ERIC Number: ED206370
Record Type: RIE
Publication Date: 1981-Mar-26
Reference Count: 0
Competing with Industry for Faculty Members.
Langford, Al G.
In the past two years, Midland College in Texas has lost several of its most qualified vocational instructors to business and industries offering a much higher salary. In an effort to deal with this stiff competition, the college held a meeting with approximately 200 local business owners and managers to outline the college's problems and suggest several solutions. First, the college staff pointed out to the business leaders that if instructors were allowed to continue teaching, they could turn out many more qualified employees to fill vacancies in the local work force and that the gap between faculty salaries and community pay scales was widening so quickly that even the most dedicated faculty were finding it hard to resist the financial incentives offered.

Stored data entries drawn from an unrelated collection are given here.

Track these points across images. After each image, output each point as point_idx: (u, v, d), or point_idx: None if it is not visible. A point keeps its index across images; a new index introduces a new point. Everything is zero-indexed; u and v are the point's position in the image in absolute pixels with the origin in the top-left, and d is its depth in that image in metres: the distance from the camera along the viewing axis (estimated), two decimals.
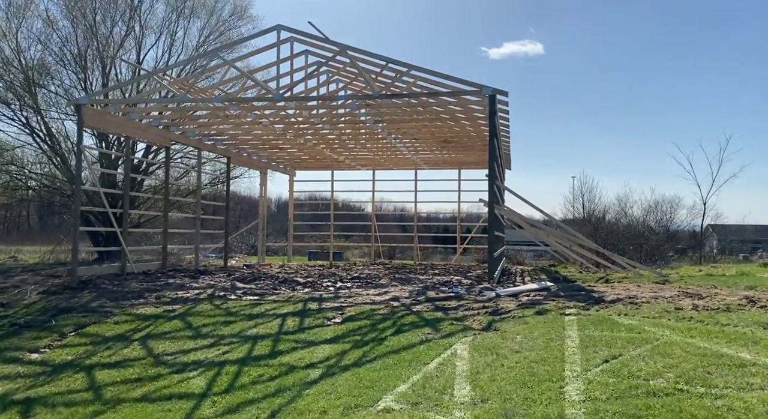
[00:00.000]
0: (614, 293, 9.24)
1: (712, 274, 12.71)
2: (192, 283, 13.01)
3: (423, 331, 7.40)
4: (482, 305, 8.61)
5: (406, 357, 6.30)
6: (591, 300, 8.35)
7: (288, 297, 10.94)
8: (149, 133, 15.74)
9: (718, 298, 7.61)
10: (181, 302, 10.94)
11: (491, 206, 12.70)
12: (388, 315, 8.75)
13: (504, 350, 5.80)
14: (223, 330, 8.76)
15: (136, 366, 7.37)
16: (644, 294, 8.67)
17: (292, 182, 23.94)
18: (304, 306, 9.96)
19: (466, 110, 14.62)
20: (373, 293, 11.01)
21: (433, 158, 22.55)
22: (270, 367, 6.87)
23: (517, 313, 7.72)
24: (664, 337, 5.42)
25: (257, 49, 14.41)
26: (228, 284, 12.77)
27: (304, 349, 7.43)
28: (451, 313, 8.40)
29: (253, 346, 7.84)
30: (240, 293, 11.74)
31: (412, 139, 18.49)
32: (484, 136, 17.12)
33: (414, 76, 13.41)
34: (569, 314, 7.24)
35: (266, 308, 9.99)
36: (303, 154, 21.53)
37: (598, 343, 5.48)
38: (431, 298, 9.90)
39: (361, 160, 23.18)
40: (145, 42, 23.52)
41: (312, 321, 8.88)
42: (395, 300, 9.95)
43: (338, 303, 10.01)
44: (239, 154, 19.96)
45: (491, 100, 12.71)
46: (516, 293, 9.76)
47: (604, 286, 10.61)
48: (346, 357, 6.82)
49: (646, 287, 10.11)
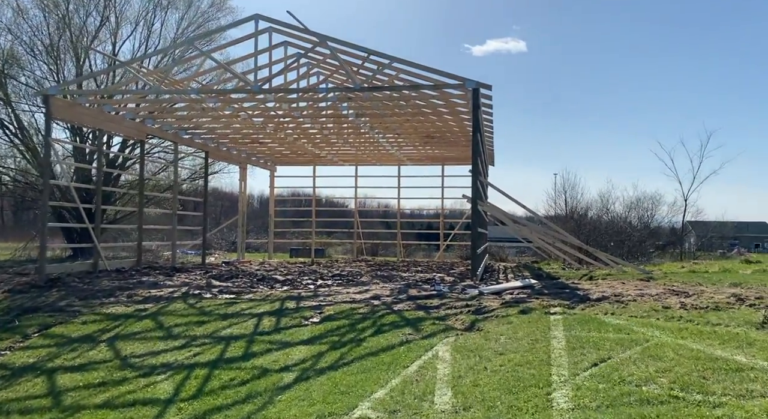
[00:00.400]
0: (599, 290, 9.02)
1: (695, 271, 12.59)
2: (166, 281, 12.55)
3: (403, 331, 7.09)
4: (465, 304, 8.32)
5: (385, 359, 5.98)
6: (576, 298, 8.11)
7: (265, 296, 10.56)
8: (123, 126, 15.18)
9: (705, 296, 7.41)
10: (154, 301, 10.52)
11: (474, 203, 12.43)
12: (368, 315, 8.43)
13: (487, 352, 5.51)
14: (196, 331, 8.37)
15: (101, 370, 6.96)
16: (630, 292, 8.46)
17: (273, 178, 23.48)
18: (282, 305, 9.60)
19: (448, 104, 14.33)
20: (353, 292, 10.67)
21: (417, 154, 22.25)
22: (242, 370, 6.50)
23: (501, 312, 7.45)
24: (655, 338, 5.16)
25: (234, 40, 13.97)
26: (203, 282, 12.34)
27: (279, 351, 7.08)
28: (433, 312, 8.10)
29: (226, 348, 7.46)
30: (216, 291, 11.33)
31: (394, 134, 18.16)
32: (467, 131, 16.85)
33: (396, 68, 13.07)
34: (554, 313, 6.97)
35: (242, 308, 9.61)
36: (284, 149, 21.08)
37: (586, 345, 5.20)
38: (413, 296, 9.59)
39: (343, 155, 22.79)
40: (121, 33, 22.88)
41: (289, 320, 8.53)
42: (376, 299, 9.63)
43: (317, 302, 9.66)
44: (218, 148, 19.45)
45: (474, 94, 12.42)
46: (499, 291, 9.49)
47: (589, 283, 10.40)
48: (323, 359, 6.48)
49: (630, 284, 9.91)
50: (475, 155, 12.73)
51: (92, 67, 21.79)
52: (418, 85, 12.71)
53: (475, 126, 12.54)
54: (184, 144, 17.97)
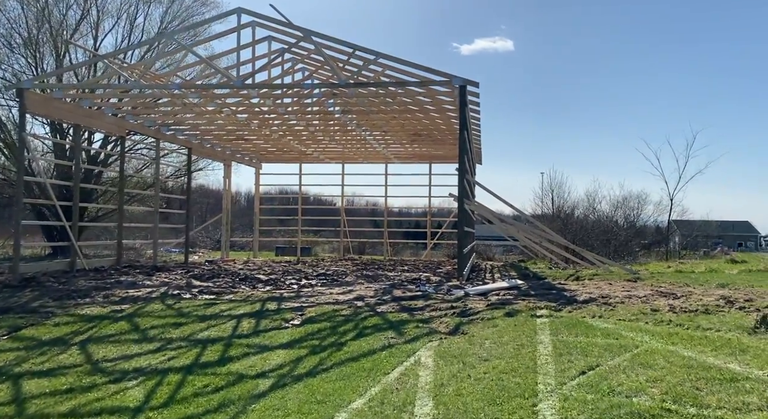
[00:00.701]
0: (586, 291, 8.84)
1: (682, 271, 12.48)
2: (145, 281, 12.20)
3: (386, 335, 6.84)
4: (450, 306, 8.10)
5: (366, 365, 5.72)
6: (563, 300, 7.91)
7: (246, 296, 10.27)
8: (103, 121, 14.76)
9: (693, 298, 7.25)
10: (131, 301, 10.20)
11: (461, 201, 12.21)
12: (350, 317, 8.17)
13: (471, 358, 5.27)
14: (172, 333, 8.06)
15: (70, 375, 6.63)
16: (617, 293, 8.28)
17: (258, 175, 23.11)
18: (262, 306, 9.32)
19: (435, 101, 14.09)
20: (337, 292, 10.41)
21: (404, 152, 22.00)
22: (217, 376, 6.22)
23: (487, 314, 7.22)
24: (644, 344, 4.96)
25: (217, 34, 13.64)
26: (183, 282, 12.01)
27: (257, 355, 6.80)
28: (417, 314, 7.87)
29: (203, 351, 7.17)
30: (195, 291, 11.02)
31: (381, 131, 17.90)
32: (455, 129, 16.64)
33: (382, 64, 12.80)
34: (541, 316, 6.76)
35: (221, 309, 9.32)
36: (269, 145, 20.73)
37: (573, 350, 4.99)
38: (397, 297, 9.35)
39: (329, 153, 22.49)
40: (103, 27, 22.35)
41: (269, 322, 8.25)
42: (360, 300, 9.37)
43: (299, 303, 9.39)
44: (201, 145, 19.05)
45: (462, 91, 12.19)
46: (485, 292, 9.28)
47: (575, 284, 10.22)
48: (301, 364, 6.21)
49: (618, 285, 9.75)
50: (462, 153, 12.51)
51: (72, 61, 21.26)
52: (405, 82, 12.46)
53: (462, 124, 12.31)
54: (167, 140, 17.57)
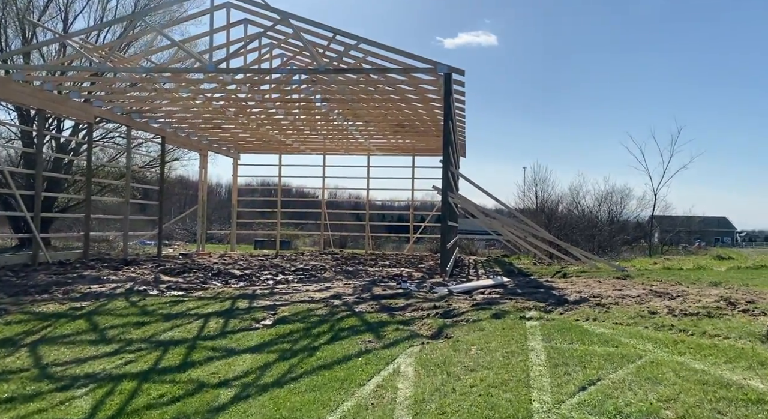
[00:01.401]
0: (575, 290, 8.34)
1: (670, 268, 12.10)
2: (111, 275, 11.44)
3: (363, 338, 6.24)
4: (433, 305, 7.53)
5: (340, 374, 5.13)
6: (552, 300, 7.39)
7: (216, 293, 9.60)
8: (68, 106, 13.88)
9: (691, 299, 6.79)
10: (93, 297, 9.48)
11: (445, 194, 11.64)
12: (326, 317, 7.56)
13: (457, 367, 4.70)
14: (133, 333, 7.38)
15: (13, 381, 5.93)
16: (609, 293, 7.79)
17: (236, 166, 22.30)
18: (233, 305, 8.66)
19: (419, 90, 13.47)
20: (313, 289, 9.79)
21: (386, 144, 21.38)
22: (175, 384, 5.57)
23: (472, 316, 6.67)
24: (648, 353, 4.43)
25: (190, 16, 12.81)
26: (152, 277, 11.27)
27: (222, 360, 6.16)
28: (398, 314, 7.28)
29: (163, 355, 6.51)
30: (163, 287, 10.32)
31: (363, 122, 17.24)
32: (438, 120, 16.06)
33: (364, 51, 12.12)
34: (530, 318, 6.22)
35: (188, 307, 8.64)
36: (248, 135, 19.95)
37: (570, 360, 4.45)
38: (377, 295, 8.76)
39: (310, 144, 21.77)
40: (75, 9, 21.24)
41: (238, 323, 7.61)
42: (337, 298, 8.76)
43: (272, 301, 8.76)
44: (176, 134, 18.20)
45: (446, 79, 11.60)
46: (470, 290, 8.73)
47: (564, 282, 9.73)
48: (269, 371, 5.59)
49: (607, 283, 9.28)
50: (446, 144, 11.93)
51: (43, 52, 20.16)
52: (387, 69, 11.81)
53: (446, 113, 11.72)
54: (139, 128, 16.70)
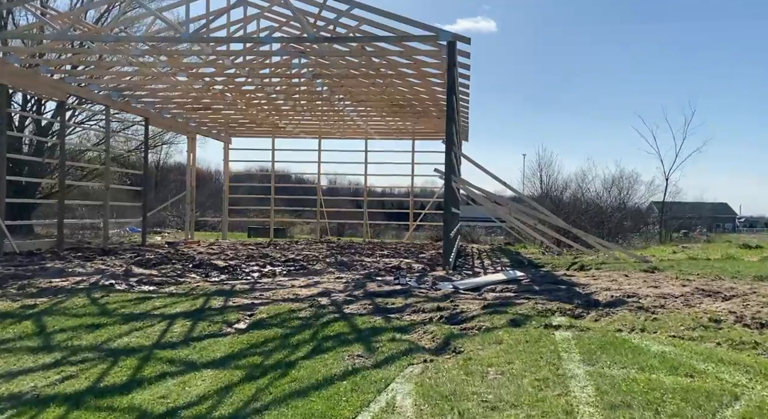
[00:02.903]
0: (602, 287, 7.07)
1: (695, 258, 10.82)
2: (78, 268, 10.16)
3: (351, 351, 4.97)
4: (436, 306, 6.24)
5: (317, 406, 3.86)
6: (579, 300, 6.11)
7: (191, 289, 8.34)
8: (36, 82, 12.49)
9: (753, 301, 5.50)
10: (51, 293, 8.24)
11: (448, 178, 10.32)
12: (310, 320, 6.29)
13: (472, 402, 3.43)
14: (83, 339, 6.12)
15: None
16: (644, 291, 6.52)
17: (227, 151, 20.92)
18: (205, 303, 7.40)
19: (417, 64, 12.07)
20: (300, 284, 8.51)
21: (385, 127, 19.99)
22: (112, 413, 4.32)
23: (484, 321, 5.39)
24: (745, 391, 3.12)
25: None
26: (123, 269, 9.99)
27: (178, 377, 4.90)
28: (394, 318, 6.01)
29: (110, 368, 5.25)
30: (134, 281, 9.05)
31: (359, 101, 15.85)
32: (438, 98, 14.68)
33: (358, 18, 10.70)
34: (558, 326, 4.95)
35: (155, 306, 7.39)
36: (241, 116, 18.55)
37: (632, 399, 3.15)
38: (371, 293, 7.48)
39: (305, 127, 20.38)
40: None
41: (207, 326, 6.34)
42: (325, 296, 7.49)
43: (251, 299, 7.50)
44: (160, 115, 16.80)
45: (450, 49, 10.21)
46: (478, 287, 7.45)
47: (584, 276, 8.45)
48: (229, 397, 4.32)
49: (635, 277, 8.00)
50: (449, 121, 10.56)
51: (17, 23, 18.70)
52: (383, 37, 10.41)
53: (450, 86, 10.35)
54: (119, 109, 15.32)
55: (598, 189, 19.48)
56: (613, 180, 20.12)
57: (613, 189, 19.57)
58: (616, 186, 20.43)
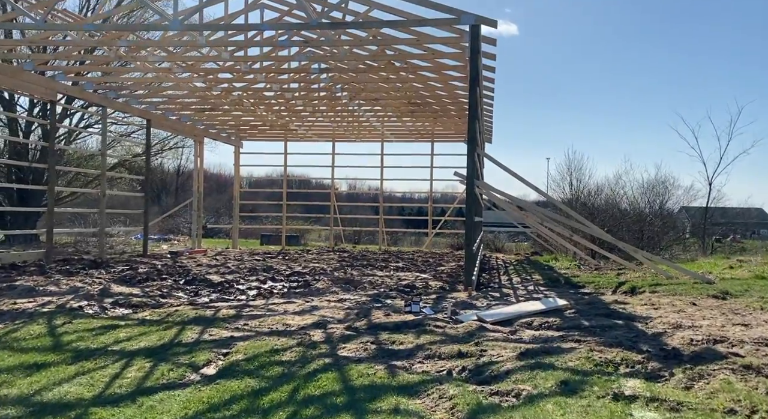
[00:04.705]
0: (670, 322, 5.45)
1: (764, 276, 9.06)
2: (51, 286, 8.88)
3: None
4: (457, 351, 4.72)
5: None
6: (649, 347, 4.52)
7: (167, 315, 6.96)
8: (22, 81, 11.33)
9: None
10: (9, 318, 7.02)
11: (471, 183, 8.77)
12: (294, 366, 4.83)
13: None
14: (15, 386, 4.80)
15: None
16: (730, 330, 4.90)
17: (238, 155, 19.66)
18: (178, 335, 6.01)
19: (436, 55, 10.55)
20: (294, 309, 7.07)
21: (402, 128, 18.50)
22: None
23: (524, 382, 3.85)
24: None
25: None
26: (101, 287, 8.66)
27: None
28: (401, 368, 4.50)
29: None
30: (109, 303, 7.74)
31: (372, 101, 14.41)
32: (457, 95, 13.15)
33: (368, 1, 9.23)
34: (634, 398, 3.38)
35: (118, 338, 6.04)
36: (252, 119, 17.28)
37: None
38: (376, 325, 5.98)
39: (318, 129, 19.04)
40: None
41: (168, 371, 4.93)
42: (320, 327, 6.02)
43: (232, 330, 6.09)
44: (163, 116, 15.59)
45: (473, 34, 8.68)
46: (509, 319, 5.89)
47: (639, 302, 6.81)
48: None
49: (705, 305, 6.34)
50: (472, 119, 9.02)
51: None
52: (394, 22, 8.93)
53: (473, 78, 8.80)
54: (117, 109, 14.15)
55: (633, 194, 17.69)
56: (648, 185, 18.26)
57: (649, 194, 17.72)
58: (652, 191, 18.56)
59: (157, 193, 42.53)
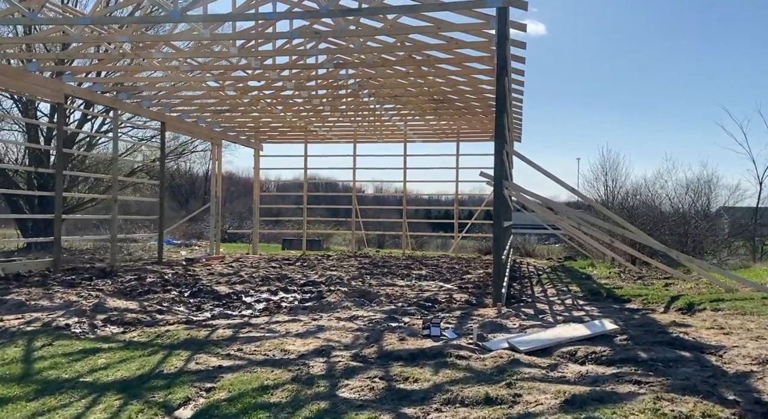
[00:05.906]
0: (752, 355, 4.35)
1: None
2: (44, 300, 8.19)
3: None
4: (484, 395, 3.72)
5: None
6: (736, 396, 3.45)
7: (157, 335, 6.16)
8: (26, 82, 10.79)
9: None
10: None
11: (499, 183, 7.74)
12: (282, 411, 3.91)
13: None
14: None
15: None
16: None
17: (258, 158, 18.97)
18: (162, 362, 5.19)
19: (459, 45, 9.53)
20: (297, 330, 6.17)
21: (425, 128, 17.52)
22: None
23: None
24: None
25: None
26: (93, 303, 7.92)
27: None
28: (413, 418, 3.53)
29: None
30: (100, 320, 7.01)
31: (392, 98, 13.46)
32: (481, 89, 12.10)
33: None
34: None
35: (96, 365, 5.27)
36: (272, 121, 16.56)
37: None
38: (388, 353, 5.02)
39: (338, 131, 18.21)
40: None
41: (136, 413, 4.08)
42: (323, 354, 5.09)
43: (222, 357, 5.24)
44: (179, 119, 14.96)
45: (501, 18, 7.64)
46: (547, 347, 4.85)
47: (702, 323, 5.68)
48: None
49: None
50: (499, 113, 7.97)
51: None
52: (411, 6, 7.96)
53: (500, 67, 7.77)
54: (130, 111, 13.56)
55: (676, 194, 16.26)
56: (692, 184, 16.80)
57: (693, 194, 16.27)
58: (693, 190, 17.08)
59: (186, 197, 42.43)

At this and subsequent meetings, the college staff outlined three possible solutions: (1) businesses could underwrite the cost of salary supplements for highly skilled instructors to make their pay schedule competitive; (2) industries employing highly trained personnel could arrange for one of their employees to teach on a part-time basis, with the instructor's salary being paid by the company; and (3) the school could eliminate vocational and technical programs for which no qualified instructors could be found. While some businesses have been receptive to these suggestions, a critical need remains to recruit and retain highly skilled, highly motivated technical instructors. (AYC)
Descriptors: Business Responsibility, Career Change, Community Support, Employment Opportunities, Faculty Mobility, Financial Support, Industrial Personnel, Occupational Mobility, Part Time Faculty, School Business Relationship, Teacher Recruitment, Teacher Salaries, Two Year Colleges, Vocational Education Teachers
Publication Type: Speeches/Meeting Papers; Reports - Descriptive
Education Level: N/A
Authoring Institution: N/A
Note: Paper presented at the Conference of the Association of Community College Trustees (Charleston, SC, March 26, 1981).